----- TEXT EXTRACT -----

Horse racing was supposed to be celebrating the 50th anniversary of Secretariat’s record-setting triumph this week, but more serious concerns have taken center stage.
This was supposed to be the year thoroughbred racing celebrated the 50th anniversary of Secretariat’s magnificent Triple Crown triumph as the current crop of 3-year-olds finished their run on center stage.
Heading into the $1.5 million Belmont Stakes on Saturday, the racing has become almost an afterthought as the public has focused on a recent spike in deaths of horses at racetracks and air quality problems in the northeast caused by wildfires in Canada. And there is no Secretariat on the scene to make everyone forget the issues.
A highly competitive field of nine led by 2-year-old champion Forte and Preakness winner National Treasure is set to run in the 1½ miles test of champions on a card that features almost all stakes races.
At least one problem disappeared Friday as live racing resumed at Belmont Park thanks to a major improvement in air quality. The heavy smoke had forced the track to cancel Thursday and prompted New York Gov. Kathy Hochul to warn Saturday’s racing could be affected if conditions didn’t improve.
Bryan Ramsey, a meteorologist with the National Weather Service office on Long Island, said the air quality improved vastly on Friday as winds came out of the west at 5-to-10 mph.

----- RECORDS -----

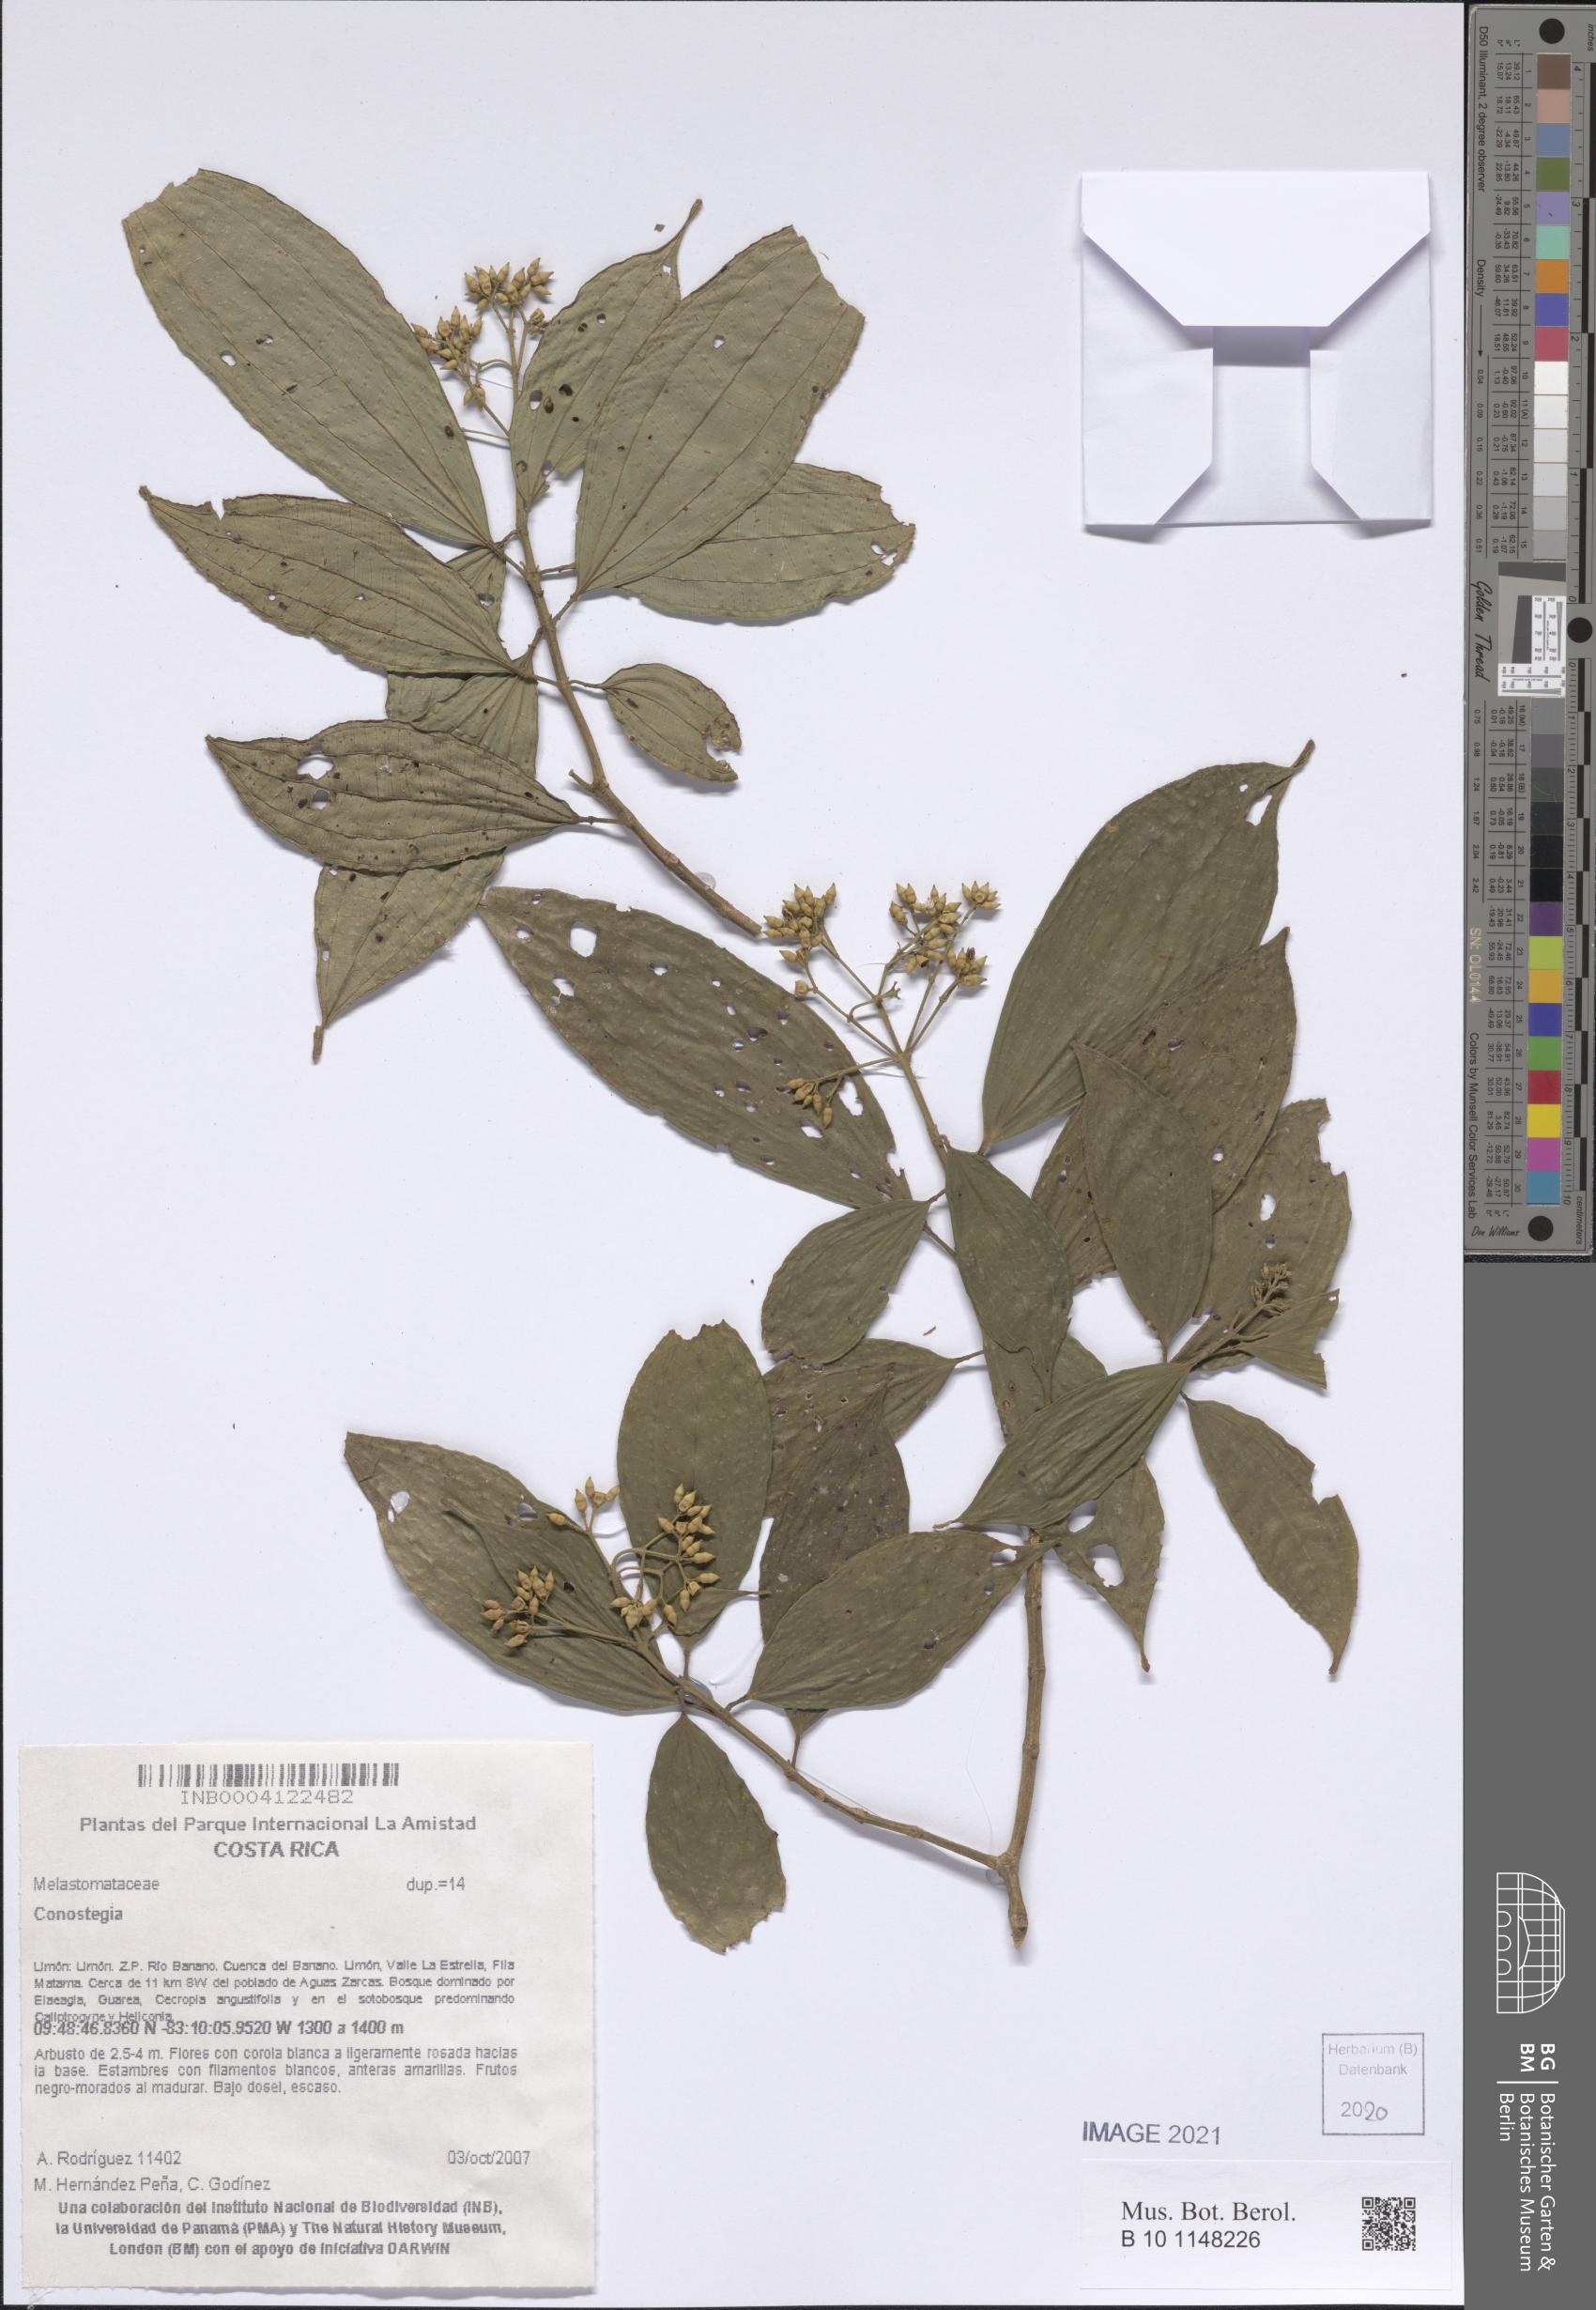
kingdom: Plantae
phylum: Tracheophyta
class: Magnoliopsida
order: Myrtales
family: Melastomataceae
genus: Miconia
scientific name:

-----

- WHAT TO WORK ON -
1. Could you update the Belmont Stakes article by giving everything from "A highly competitive" down to "all stakes races." with "nine" changed to "ten"?
2. What comes next in the Belmont Stakes article after its last sentence?

- ANSWER SET -
1.
A highly competitive field of ten led by 2-year-old champion Forte and Preakness winner National Treasure is set to run in the 1½ miles test of champions on a card that features almost all stakes races.

2.
“The Canadian fires are still putting out smoke but that should not be coming to our area,” Ramsey said in a telephone interview with The Associated Press.
The safety of the horses is a major concern. Churchill Downs suspended racing operations recently and moved its meet to Ellis Park in the wake of 12 horse fatalities the past month at the home of the Kentucky Derby.
While Hall of Fame trainer Bob Baffert won the Preakness with National Treasure, his Havnameltdown had to be euthanized after falling in the sixth race. A 6-year-old horse died at Belmont last week after being injured in a race.
The thoroughbred industry insists it is doing everything possible to keep the animals safe. Industry leaders say the sport has never been safer, with horse fatalities down 37.5% since they started being tracked in 2009.